Passive Transport and Active Transport

Passive Transport and Active Transport
What is the difference between passive and active transport? How are these two mechanisms executed? Which process requires energy and which doesn't? Read on to know the answer to all of these questions and more below.
BiologyWise Staff
Each and every cell in the human body, and for that matter in any living being, is dependent on the exchange of materials for functioning properly. This is the reason why every cell is said to be dynamic in nature. Things are constantly being moved in and out of the cell. The cell needs energy and oxygen for its functioning, which are usually brought into its cytoplasm. Carbon dioxide and the metabolic waste products that are produced at the end of the various reactions in the cell are then removed and sent out of the cell for excretion. However, have you ever wondered how the cell manages to bring about all of this exchange in materials? Well, this is done with the help of two basic mechanisms which are known as passive transport and active transport.
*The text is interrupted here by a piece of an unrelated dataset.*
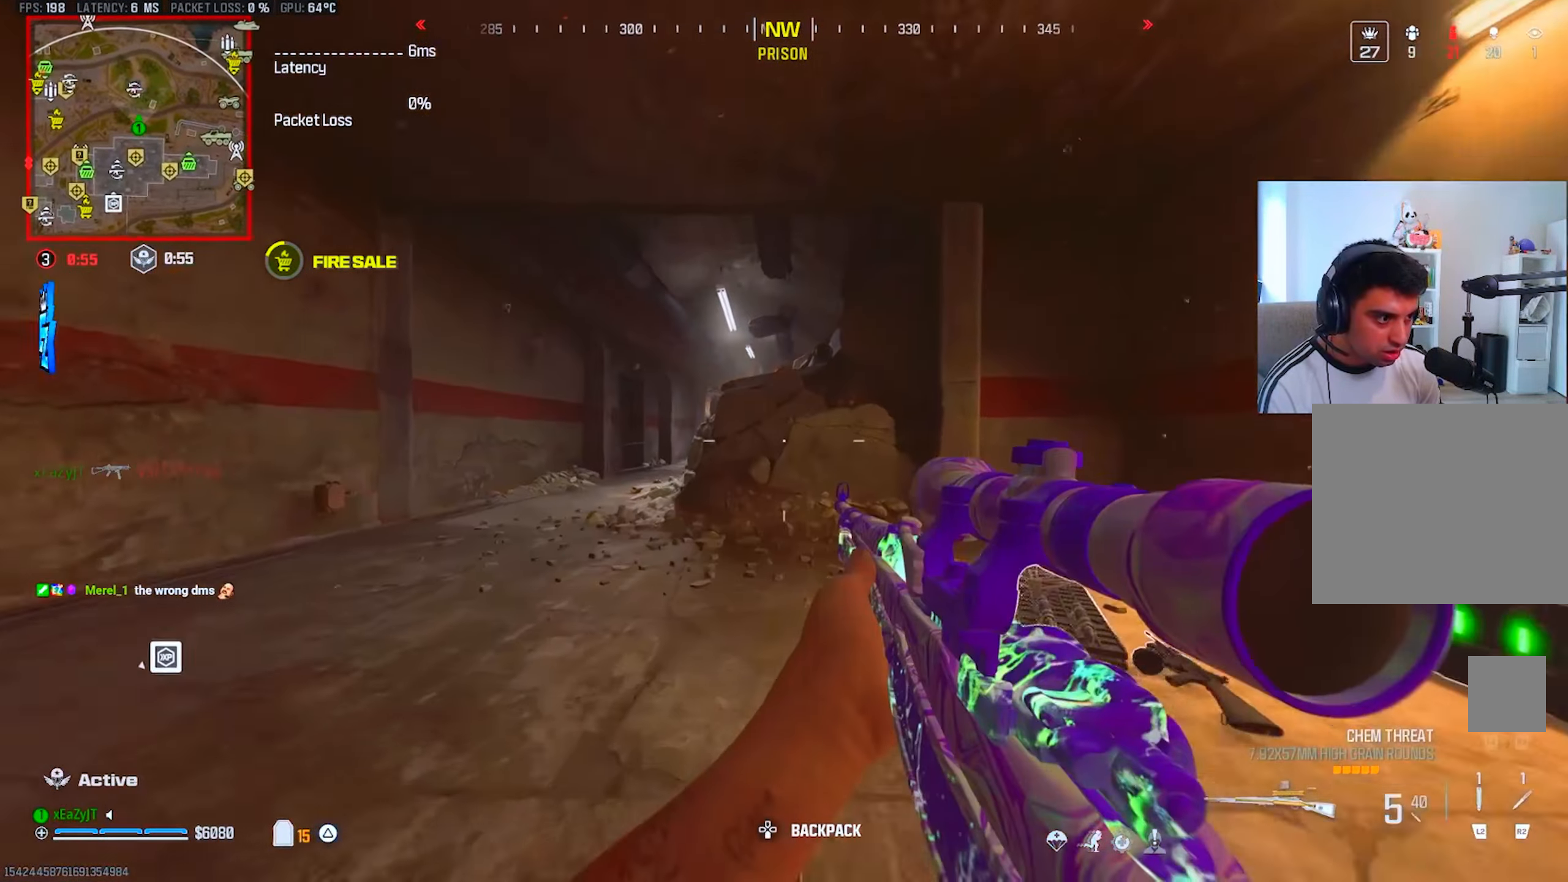
{"buttons": ["L1", "L3"], "left_stick": "up", "right_stick": "center", "events": [[16, "CIRCLE", "up"], [16, "R3", "down"], [116, "R3", "up"], [183, "L1", "down"], [233, "left_stick", "up-left"], [333, "left_stick", "up"], [383, "L3", "down"]]}
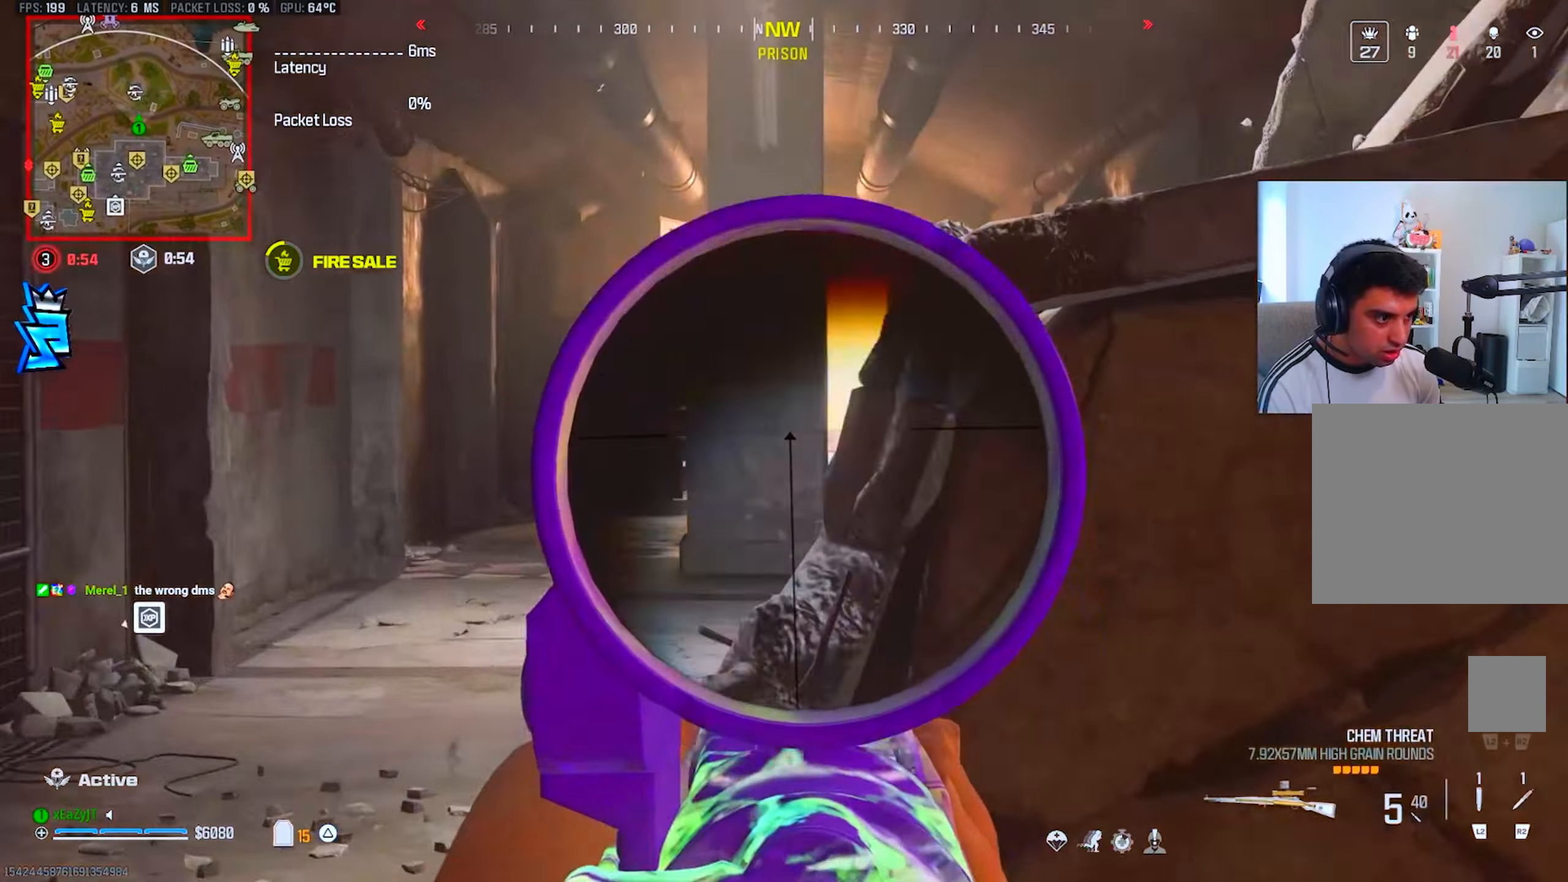
{"buttons": [], "left_stick": "up-left", "right_stick": "left"}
These are the two basic means by which each cell in the body tries to sustain itself. However, there are a few differences between these two procedures.

Difference Between Passive and Active Transport

The main difference is the fact that passive transport does not require any energy, whereas active transport requires energy for movement. Passive transport is basically along the concentration gradient, and is mostly dependent on the permeability of the cell membrane structure. Active transport requires energy for its execution because the movement of substances is usually against the concentration gradient, due to which, it has to make an extra effort to pass through. This type of transport is usually needed in cases where the cell requires higher amount or concentration of a substance within the cell for its proper functioning, like ions, glucose and certain kinds of amino acids.


Passive transport is of four main types, which are, facilitated transport, diffusion, filtration and osmosis. In filtration, solids are restrained while liquids are allowed to freely pass. In diffusion, there is spread of molecules in a random manner from their higher concentration gradient to their lower concentration gradient. Facilitated diffusion or facilitated transport takes place across a cell membrane without the need of energy but with the help of a specific carrier protein. The last type of movement is osmosis, wherein there is movement across a semi-permeable membrane along a potential gradient.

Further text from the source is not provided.